Bristow partnered with SunTrust Bank as administrative agent and JPMorgan Chase Bank, Bank of America, Wells Fargo Bank, Regions Bank and BBVA Compass as other senior lenders.
Bristow Group Inc. is the leading provider of helicopter services to the worldwide offshore energy industry based on the number of aircraft operated and is one of two helicopter service providers to the offshore energy industry with global operations. The Company has major transportation operations in the North Sea, Nigeria and the U.S. Gulf of Mexico, as well as in most of the other major offshore oil and gas producing regions of the world; including Alaska, Australia, Brazil, Mexico, Russia and Trinidad. For more information, visit the Company’s website at http://www.bristowgroup.com/.

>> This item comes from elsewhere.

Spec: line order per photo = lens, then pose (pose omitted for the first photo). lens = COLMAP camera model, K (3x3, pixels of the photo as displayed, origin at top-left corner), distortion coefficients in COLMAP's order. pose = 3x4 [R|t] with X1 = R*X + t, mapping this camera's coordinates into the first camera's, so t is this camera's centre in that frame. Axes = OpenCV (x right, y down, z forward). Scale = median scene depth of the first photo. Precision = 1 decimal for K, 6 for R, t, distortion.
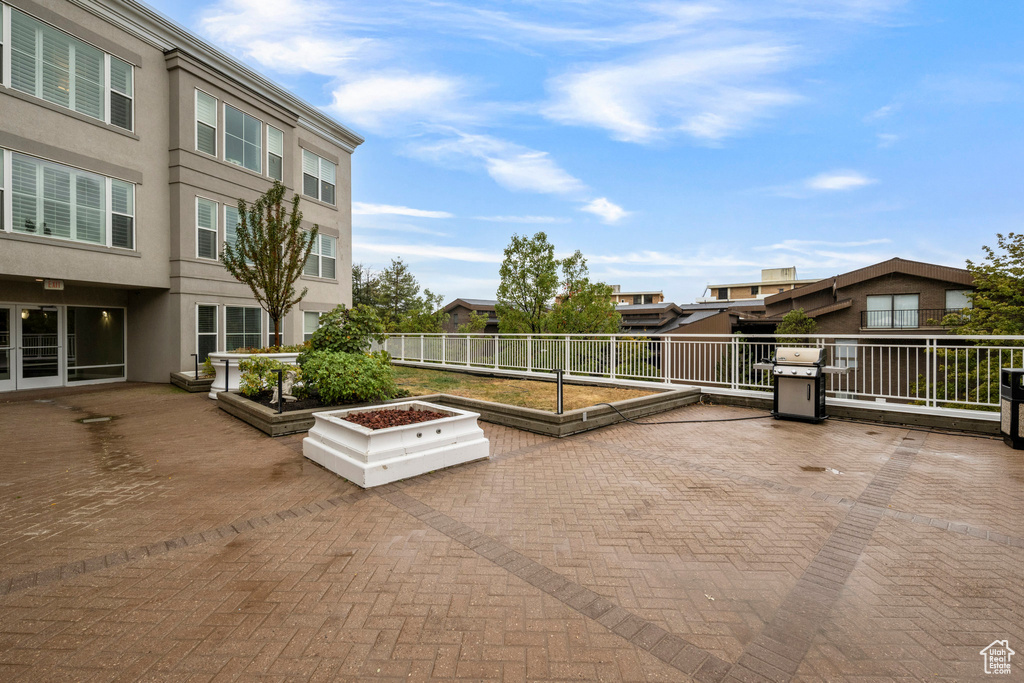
lens RADIAL K [[463.3, 0, 512.0], [0, 463.3, 341.5], [0, 0, 1]] dist [0.001934, 0.000284]
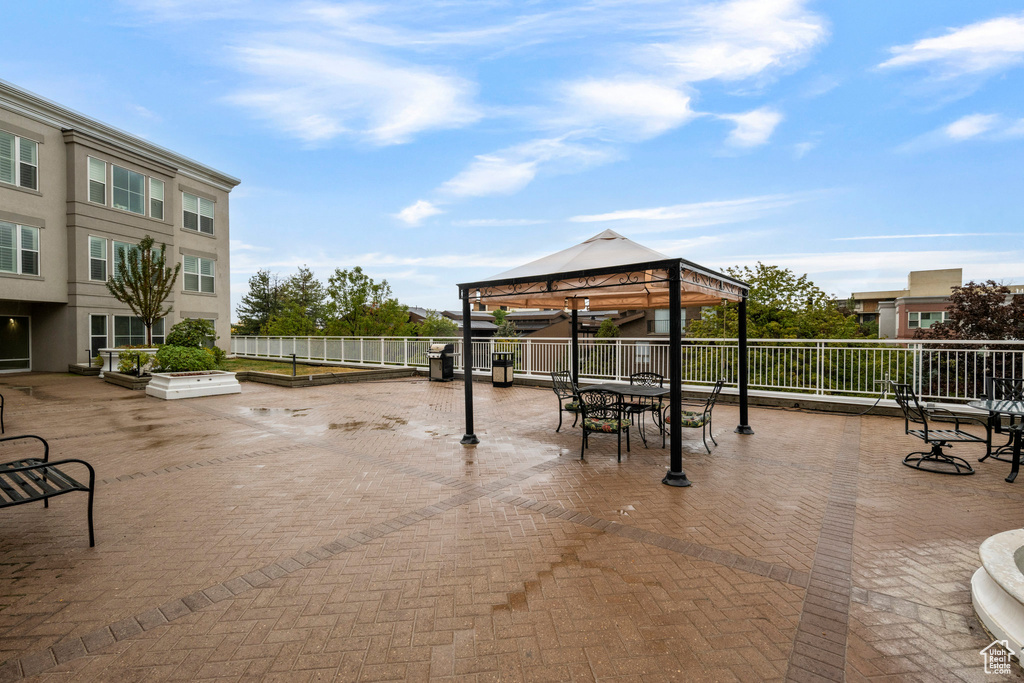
lens RADIAL K [[448.7, 0, 512.7], [0, 448.7, 348.4], [0, 0, 1]] dist [-0.001614, -0.001134]
pose [[0.987902, -0.001849, 0.155071, 0.354216], [0.000490, 0.999961, 0.008798, 0.009386], [-0.155081, -0.008615, 0.987864, -0.508832]]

Statements contained in this release that state the Company’s or management’s intentions, hopes, beliefs, expectations or predictions of the future are forward-looking statements. These forward-looking statements include intended use of proceeds, expense related to the redemption, earnings per share reduction, net present value benefit and affect of the credit facility. It is important to note that the Company’s actual results could differ materially from those projected in such forward-looking statements. Additional information concerning factors that could cause actual results to differ materially from those in the forward-looking statements is contained from time to time in the Company’s SEC filings, including but not limited to the Company’s registration statement relating to the offering. Bristow Group Inc. disclaims any intention or obligation to revise any forward-looking statements, including financial estimates, whether as a result of new information, future events or otherwise.